After all, the station is just a couple of blocks away.
Minutes pass. No police. Five minutes, 10 minutes, 20 minutes. No police.
She said when the police arrived, 1.5 hours later, the guest had already left.
“I felt they were useless. When I needed them, they didn’t show up in time,” Morales said.
Morales and other residents and employees in the Central Alameda area expressed similar frustrations about crime in general and specifically, about police response times. Representatives of the Los Angeles Police Department could not be reached despite a call and email. But an officer at the Newton Division station, where Morales called, pointed out that the station is small but busy.
The officer, who referred the UT to LAPD media relations for official interviews, said he was recently transferred to Newton from the Hollywood division. He estimated that the division gets about 50 phone calls during the day and 70 people “coming in to report.”
Experts say that response times to 911 calls can vary based on how big a city is geographically, how many officers work for the police department, how many calls it gets and most importantly, how urgent the reported crime is.
“True emergencies, of course, require a rapid response (e.g., crimes in progress, accidents with injury),” according to a Department of Justice manual for agencies looking to create their own police departments. “But citizens must also understand that few police agencies today can afford to dispatch an officer immediately to every call, or even to every crime-related call.”
What’s more, the number of calls the police get can be inflated by unintentional calls that typically have to be responded to by calling the person back just in case it was a real emergency. “Pocket dials” or other false 911 calls “draw police resources away from actual crimes underway,” according to a 2016 Christian Science Monitor story.
Still, Los Angeles Police Department’s response times are considered strong, according to an article in Safe Smart Living, which researches security trends.
“Los Angeles tops our list for most responsive city with a reported average police response time of 5.7 minutes. This is significantly better than that reported by any other city we researched,” according to a 2019 article on the safety website.

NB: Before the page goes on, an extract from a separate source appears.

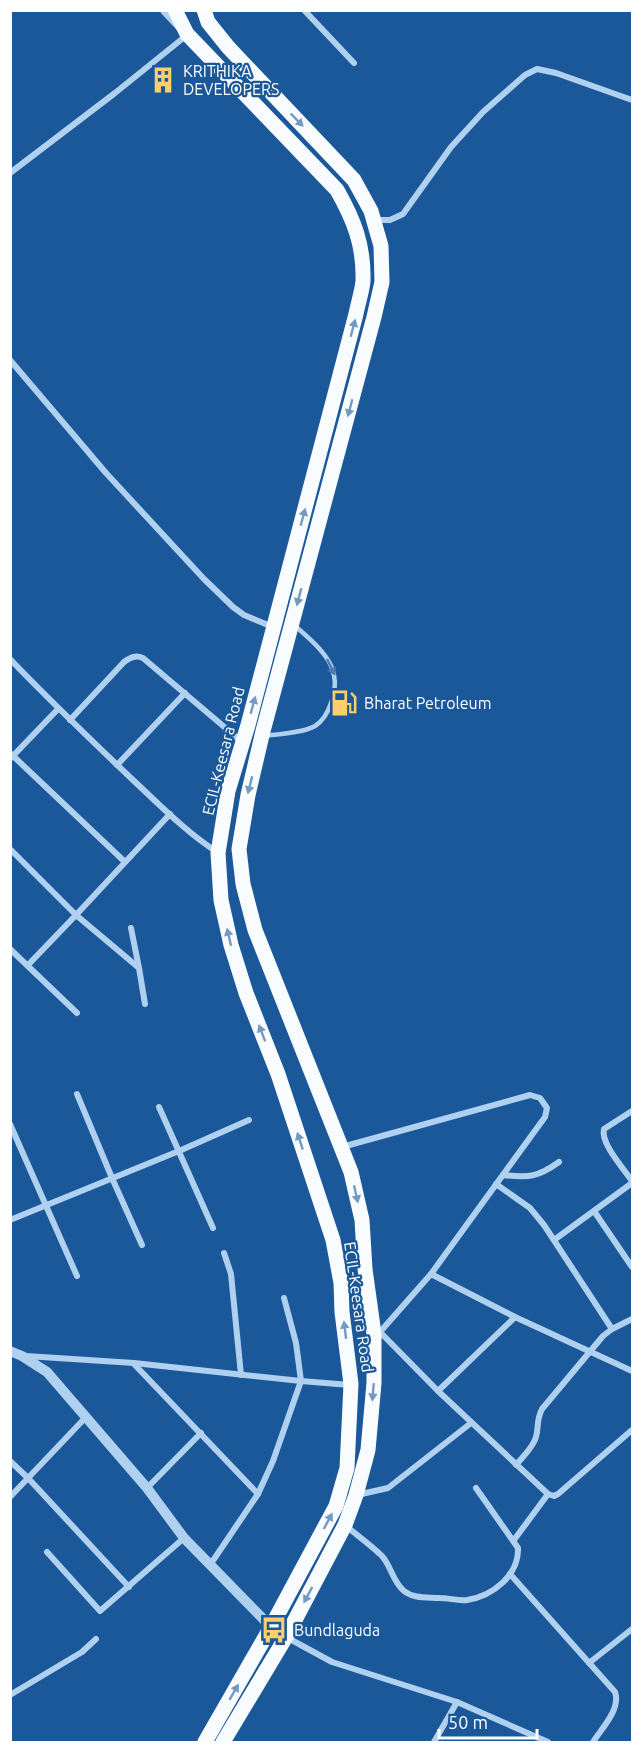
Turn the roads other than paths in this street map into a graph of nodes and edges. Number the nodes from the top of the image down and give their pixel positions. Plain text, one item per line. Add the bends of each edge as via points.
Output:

Armando Viveros, a McDonald’s department manager, lives and works in the Central Alameda neighborhood. He said he has had mixed experiences the five or six times he has had to call the police on homeless people in the restaurant “not listening and then becoming aggressive.”
“They transfer us, and they don’t pick up,” he alleged, adding that about half the time, the call “didn’t go through.”
Viveros said the latest police arrived was 30 minutes: “I don’t see the point of them being around here if they won’t be here on time.”